ERROR 1236 (HY000): The slave is connecting using CHANGE MASTER TO MASTER_AUTO_POSITION = 1, but the master has purged binary logs containing GTIDs that the slave requires. Replicate the missing transactions from elsewhere, or provision a new slave from backup. Consider increasing the master’s binary log expiration period. The GTID sets and the missing purged transactions are too long to print in this message. For more information, please see the master’s error log or the manual for GTID_SUBTRACT

这个是什么问题,如何修复呢?

建议用dms同步。主从节点切换了,同步才中断的

但是从阿里云控制台服务可用性中没有看到切换记录

发一下 RDS gtid_purged 参数的值,是不是DM一开始从备库同步的数据,现在想改到主库上去?

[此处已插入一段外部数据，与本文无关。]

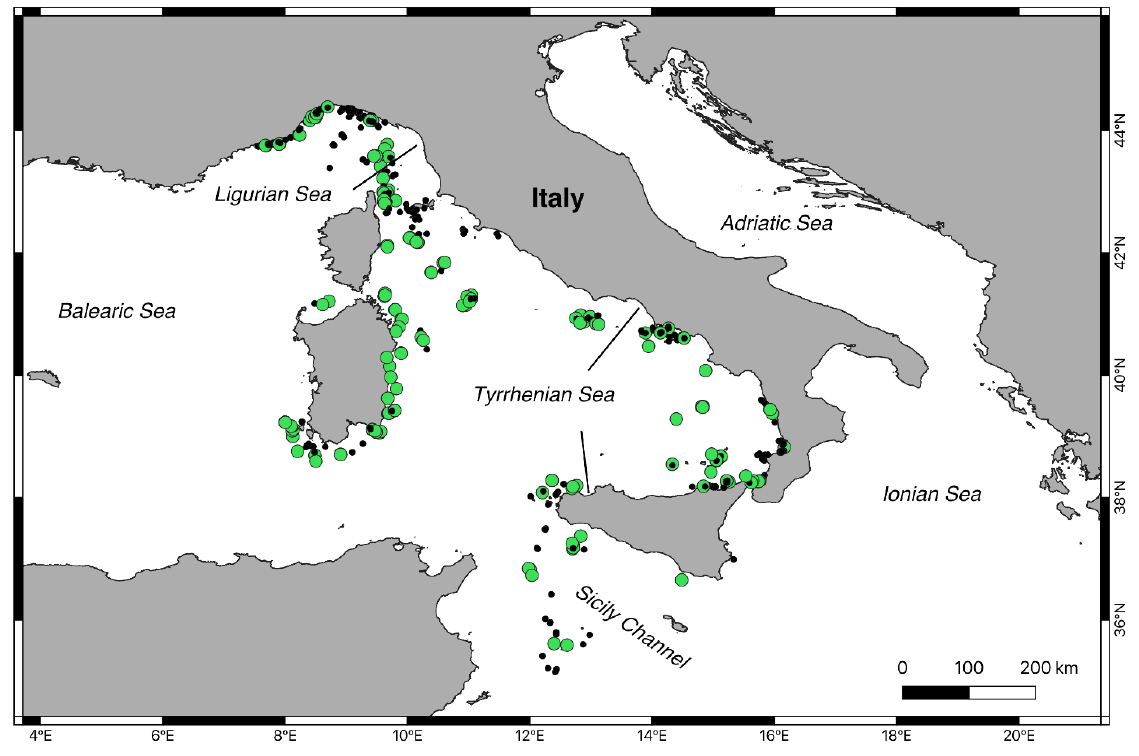
Figure 1. Distribution map of the investigated sites. Sites including at least one record of brachiopods are indicated with green dots, otherwise with black dots.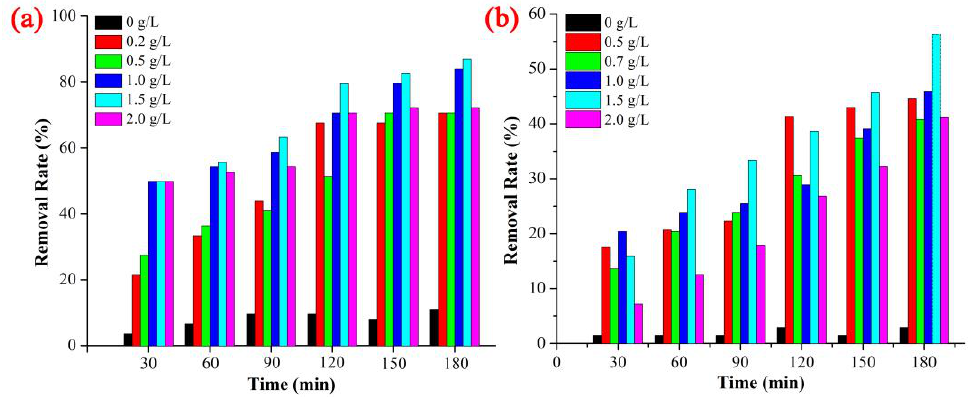
Figure 6. Effect of ZnO NPs dose on the photocatalytic degradation of MO ( a ) and PNP ( b ).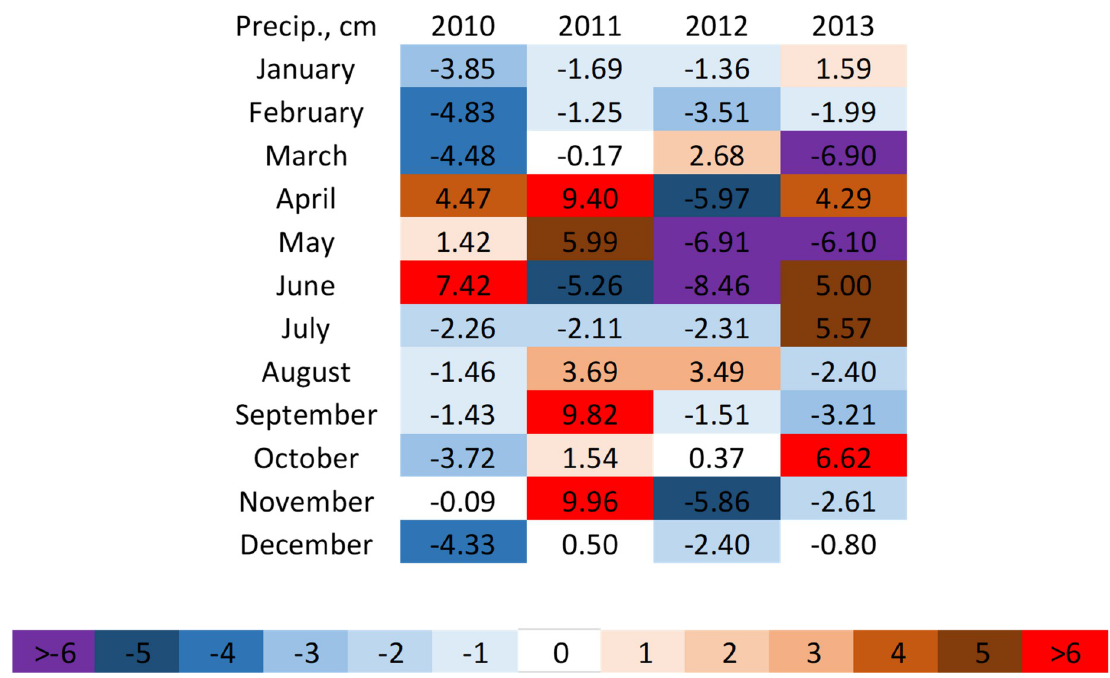
Fig 4. Monthly precipitation anomalies ( P ,) in modern observation years (2010–2013) relative to historic average monthly total Aix precipitation ( P i , hist , 1883–1912, cm). Positive or negative anomalies indicate that a given month received more or less precipitation than in the historic period,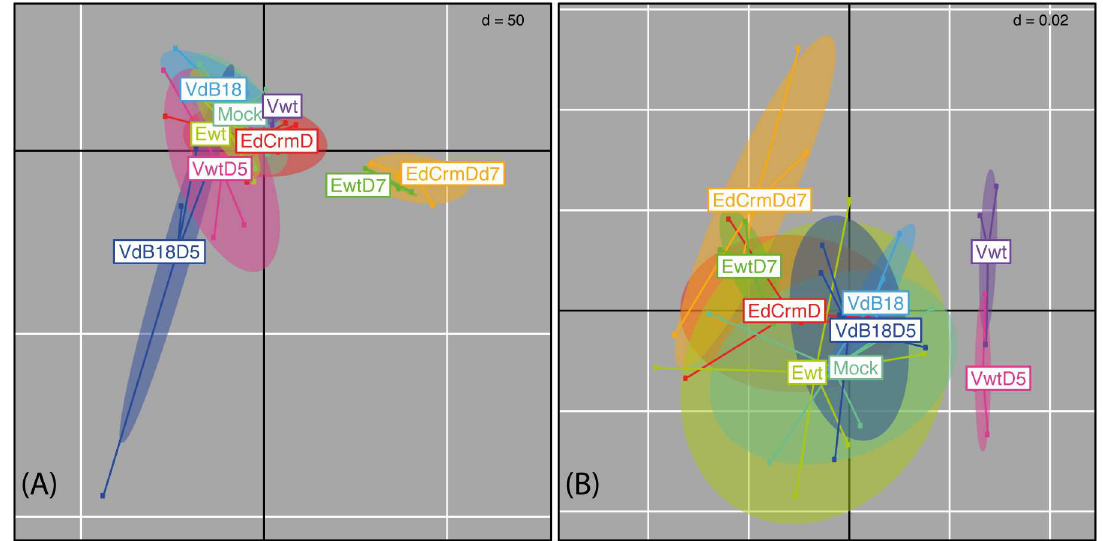
Fig 1. Exploration of trends in mucosa-associated caecalmicrobiome composition. Figures depict results from a principalcomponentsanalysis(A) and Double PrincipalCoordinates Analyses(DPCoA) (B) based on 16S marker gene profiles. The analysesordinateexperimental groups basedsolely on the per-grouprelativeabundancesof OTUs (A), or based on the phylogenetic distancesamong OTUs and per- group relative abundances of OTUs (B). Samplepoints and experimental group labels are jointly colored, and ellipsesdescribe the experimental groups’ collectivevariances.Early infectionsample groups; Mock, Vwt, Ewt, VdB18, EdCrmD. Late infectionsample groups; VwtD5, VdB18D5, EwtD7,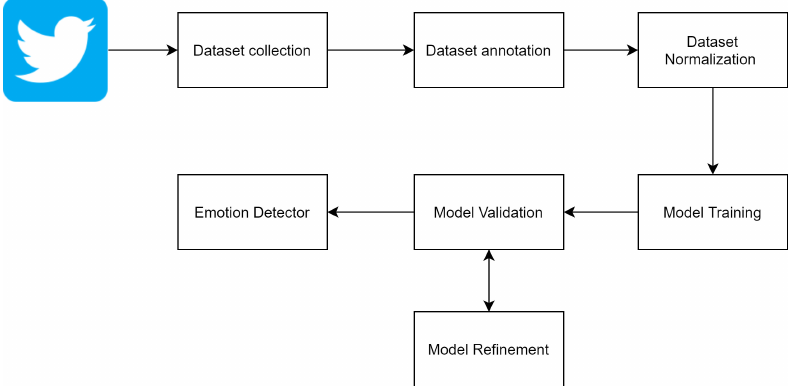
Figure 5. Dataset usage in model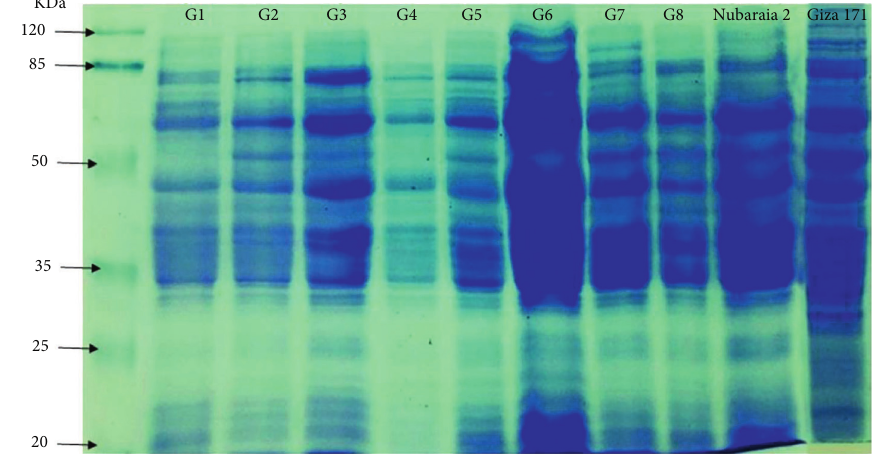
Figure 4: SDS-PAGE profile of the ten wheat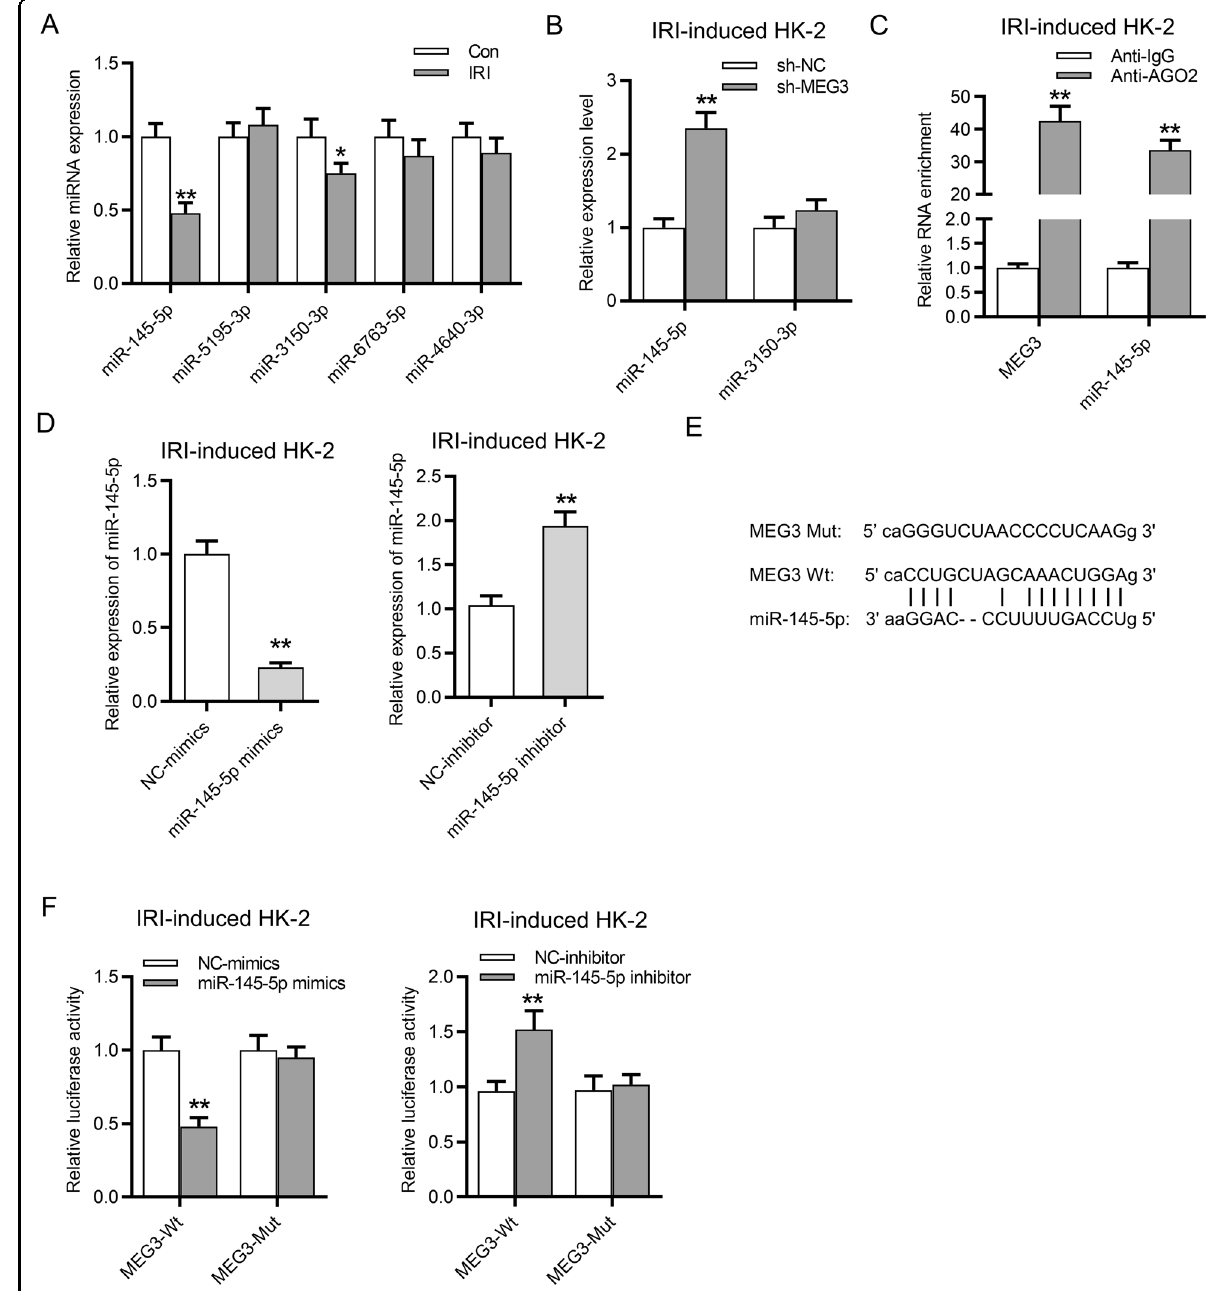
Fig. 4 MEG3 can bind with miR-145-5p in HK-2 cells following IRI. A RT-qPCR evaluated the expression of fi ve candidate miRNAs in HK-2 cells following IRI. B RT-qPCR identi fi ed the expression of miR-145-5p and miR-3150-3p in IR-treated HK-2 cells after transfection of sh-MEG3. C RIP assay was conducted to determine the relative enrichment of MEG3 and miR-145-5p in precipitations of anti-IgG and anti-Ago2 in HK-2 cells following IRI. D RT-qPCR revealed the overexpression and knockdown ef fi ciency of miR-145-5p in HK-2 cells following IRI. E The binding site of MEG3 and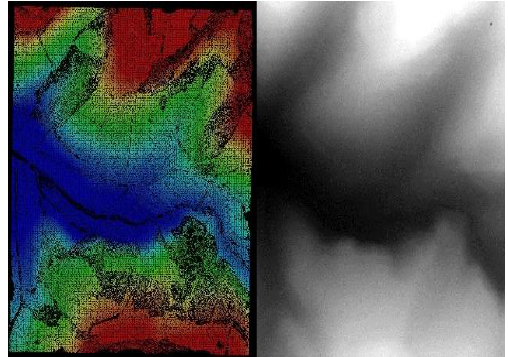
Figure 6. Filtered LiDAR data and generated DEM for F21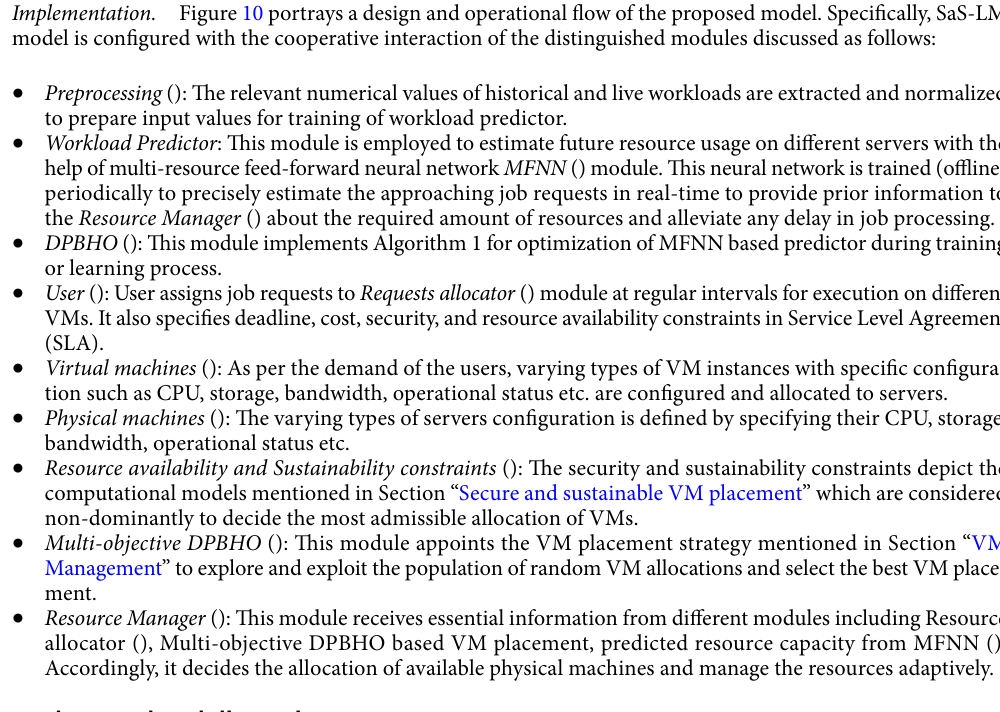
Implementation. Figure 10 portrays a design and operational flow of the proposed model. Specifically, SaS-LM model is configured with the cooperative interaction of the distinguished modules discussed as follows: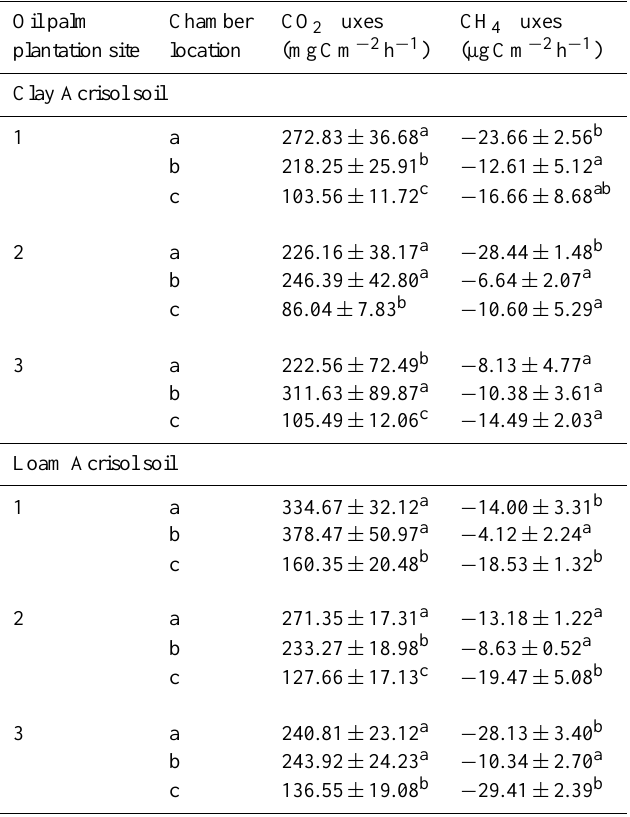
Table A3. Mean ( ± SE, n = 3 oil palm trees) soil CO 2 and CH 4 fluxes from three different chamber locations during a fertilization in three oil palm plantations within each soil landscape, measured 6 to 11 times during 3–8.5 weeks following fertilization. Means followed by different letters indicate significant differences among chamber locations within each oil palm plantation site (linear mixed-effect models with Fisher’s LSD test at P ≤ 0 . 05). Chamber locations a, b and c were placed at 0.3, 0.8, and 4–4.5m, respectively, from each of the three trees at each oil palm plantation site. Smallholders fertilized the area around the base of each tree about 0.8–1m from the tree base, and thus chamber location b was on this fertilized area and chamber location c serves as the reference chamber not receiving any fertilizer. The same fertilization rate and form as applied by the smallholders were used in these studied oil palm plantations, described in Sect. 2.2 “CO 2 and CH 4 flux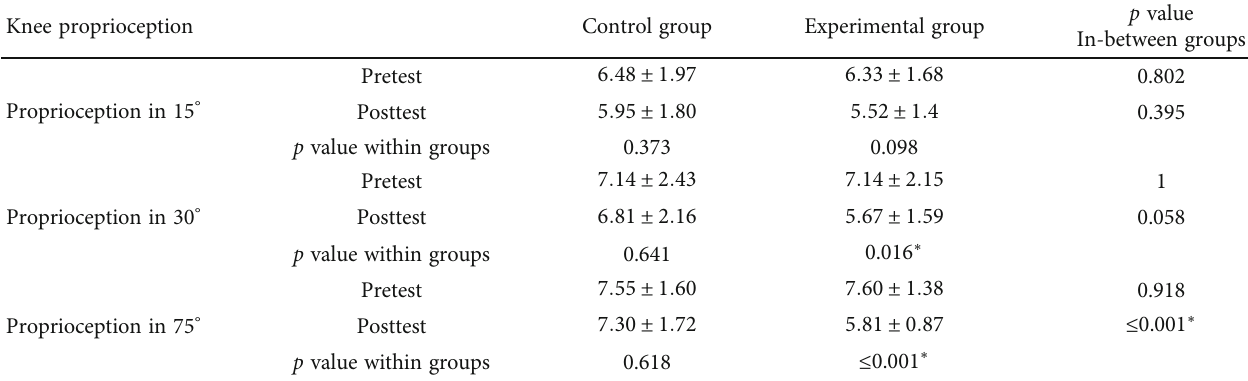
Table 4: Knee proprioception in 15 ° , 30 ° , and 75 ° within and in-between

| gtid_purged   | 72366f5c-0609-11ec-b896-0c42a1b7b2a6:1-8447207357,
742a767c-0609-11ec-9112-0c42a1f03bde:1-7227,
75cda62d-3487-11ec-8b90-043f72e57d9a:1-914788327 |

不是一开始就配置的dm从rds 主库同步的,同步binlog追平一天多了,今早突然同步失败报错

再来一下gtid,看增量id是914788327还是8447207357?以前的主节点是75cda62d-3487-11ec-8b90-043f72e57d9a,现在是不是72366f5c-0609-11ec-b896-0c42a1b7b2a6?

现在"主节点"还是043f72e57d9a

*************************** 1. row ***************************
             File: mysql-bin.062318
         Position: 326157980
     Binlog_Do_DB:
 Binlog_Ignore_DB:
Executed_Gtid_Set: 72366f5c-0609-11ec-b896-0c42a1b7b2a6:1-8447207357,
742a767c-0609-11ec-9112-0c42a1f03bde:1-7227,
75cda62d-3487-11ec-8b90-043f72e57d9a:1-984205805
1 row in set (0.00 sec)


+---------------+--------------------------------------+
| Variable_name | Value                                |
+---------------+--------------------------------------+
| server_uuid   | 75cda62d-3487-11ec-8b90-043f72e57d9a |
+---------------+--------------------------------------+
1 row in set (0.01 sec)

你是开了relaylog。在这个模式下,会把上游的binlog拖到本地,以后都是读取本地的relaylog,来完成dm同步。

现在的问题是,你这个relaylog不太正常。虽然你上面配置gtid,但是

“relayBinlogGtid”: “”,

正常的情况下,这里应该和masterBinlogGtid是一样的内容才对。

参考这一小节的内容。

最终是通过删除数据源,相同配置重建数据源,然后重新跑dm task (不过dm task从原来的全量+增量,修改为增量)然后任务就正常了

所以怀疑还是和阿里云本身有关系,但是阿里云RDS确实没有发生主备切换。